Oh minha ama da Terra, quando, oh quando, tu acolherás este abandonado em seu seio? Veja, a humanidade o baniu, e ele fugiu desse peito frio e sem coração para ti, para ti! Oh, cuida do solitário, do inquieto, Mãe Universal!
(Gustav Mahler, 1879, em carta para Joseph Steiner.)
Gustav Mahler (1860-1911) tinha apenas 19 anos quando escreveu as palavras acima. Jovem, cheio de vida, já se sentia à parte da sociedade, ligado à natureza. Ecos desses sentimentos podem ser ouvidos, anos mais tarde, em Das Lied von der Erde, composta entre 1907 e 1908. A solidão e a ligação com a natureza lá estão. Porém, a ideia de ser absorvido pela natureza, de voltar ao ventre Mãe Universal, dá lugar, na última estrofe da obra, escrita pelo próprio Mahler, à ideia de que, enquanto a vida do homem é transitória, a Natureza continua, eternamente (o célebre ewig de Mahler), com seus ciclos:
Eu procuro repouso para o meu solitário coração.
Eu caminho para a minha terra, o meu lugar.
Eu nunca mais vaguearei na distância.
O meu coração está tranquilo e aguarda a sua
hora!Em toda parte a amada terra
floresce na primavera e torna a verdejar!
Em toda a parte, eternamente, resplandece o azul
no horizonte!
Eternamente… eternamente… (Ewig… ewig...)
(Der Abschied – A Despedida)
Como observa o tenor Jonas Kaufmann em entrevista publicada na edição de junho da revista do Musikverein de Viena, a transitoriedade, para cantores, é um tema bastante especial, já que cada apresentação é um momento único, impossível de ser repetido, que morre ali. “Eu acho que nenhuma arte é mais transitório do que a cantar”, diz Kaufmann. “A coisa especial da nossa forma de arte é que ela deve voltar a ser feita a cada noite e cada noite é diferente”.
Das Lied von der Erde é composta por seis canções, interpretadas alternadamente por tenor e contralto (ou barítono). A última e mais célebre, Der Abschied (A Despedida), para contralto (barítono), cujos versos finais estão transcritos acima, tem aproximadamente a mesma duração das cinco anteriores juntas. É o grande fecho, que não é um desfecho nem textual (eternamente, ewig) e nem musicalmente. A música parece conseguir o que o Mahler de 19 anos desejava e o de quase 50 não vislumbra mais em seu horizonte: dissolve-se no ar, incorporando-se ao ar, à Natureza.
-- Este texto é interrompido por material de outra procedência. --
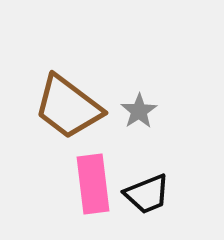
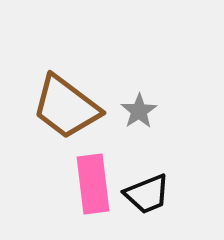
brown trapezoid: moved 2 px left
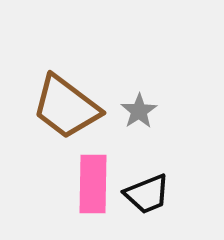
pink rectangle: rotated 8 degrees clockwise
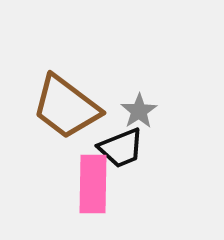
black trapezoid: moved 26 px left, 46 px up
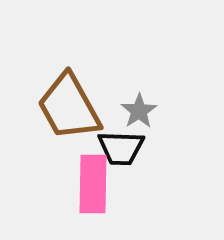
brown trapezoid: moved 3 px right; rotated 24 degrees clockwise
black trapezoid: rotated 24 degrees clockwise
Em seu livro sobre Mahler, Bruno Walter (1876-1962) conta que, até sua morte em 1911, o compositor sempre dirigiu a estreia de suas obras. Das Lied von der Erde e a Nona Sinfonia foram, porém, exceções. “Alma Mahler me confiou essas duas partituras para una última revisão antes de serem impressas”, conta Walter. “Em novembro de 1911, seis meses depois da morte de Mahler, dirigi a estreia de Das Lied von der Erde em Munique, e no principio de 1912 o da Nova em Viena. Era una grande responsabilidade ocupar assim o lugar de meu grande amigo e apresentar suas obras ao mundo, mas era também o cumprimento de una especie de missão a que me havia consagrado quando, comovido pela audição da Primera Sinfonia em Hamburgo, havia decidido colocar-me a serviço de sua obra.”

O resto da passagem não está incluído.